An oil well is seen near Denver, Colorado. Picture: Reuters
An oil well is seen near Denver, Colorado. Picture: Reuters

Singapore — Oil dipped on Friday but stayed near three-year highs reached earlier this week, with the Opec-led supply cuts and strong demand gradually drawing down excess supply

Brent crude oil futures were at $73.62 a barrel at 5.47am GMT, down 16c, or 0.2%, from their last close.

US West Texas Intermediate (WTI) crude futures were down 20c, or 0.3%, at $68.09 a barrel.

Both Brent and WTI hit their highest levels since November 2014 on Thursday, at $74.75 and $69.56 a barrel respectively. WTI is set for its second weekly gain, climbing more than 1% this week, while Brent is also poised to rise for a second week, adding around 1.5%.

Traders said Friday’s dips were the result of profit-taking following Thursday’s multi-year highs.

Oil prices have been buoyed by a gradually tightening market.

Led by top exporter Saudi Arabia, oil cartel Opec, has been withholding production since 2017 to draw down a global supply overhang that had depressed crude prices between 2014 and 2016.

"Commercial inventories in the OECD are now essentially at their five-year average, and drawdowns likely accelerate as refineries emerge from maintenance ahead of peak seasonal demand," US investment bank Jefferies said on Friday.

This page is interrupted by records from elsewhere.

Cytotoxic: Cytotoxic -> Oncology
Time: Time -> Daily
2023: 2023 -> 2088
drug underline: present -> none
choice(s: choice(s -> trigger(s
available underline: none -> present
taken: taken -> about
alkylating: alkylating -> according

"OECD commercial inventories could fall back to … a level not seen since the oil price collapse that began in [the third quarter of 2014]. On a day of forward demand basis, we believe cover could drop below 57 days later this year, a level last seen in 2011," it added.

The tighter oil market is feeding into refined products.

"Signs of tightness are emerging in product markets as stocks saw the largest week-on-week draw since October, 2016.… The US led the draws but was also aided by draws in Singapore," said US bank Morgan Stanley.

This tightness is also a result of healthy oil demand.

"Global oil demand data so far in 2018 has come in line with our optimistic expectations, with [the first quarter of 2018] likely to post the strongest year-on-year growth since [the fourth quarter of 2010] at 2.55-million barrels per day," US bank Goldman Sachs said in a note published late on Thursday.

Beyond Opec’s supply management, crude prices have also been supported by an expectation that the US will re-introduce sanctions on Opec-member Iran.

"The first key geopolitical issue is the expiration of the current US waiver of key sanctions against Iran," said Standard Chartered Bank in a note this week, referring to a deadline on May 12 when US President Donald Trump will decide whether or not to re-impose sanctions.

One factor that could start weighing on prices is rising US production, which has jumped by a quarter since the middle of 2016 to 10.54-million barrels a day, making the US the world’s second-biggest producer of crude oil behind only Russia, which pumps almost 11 million barrels a day.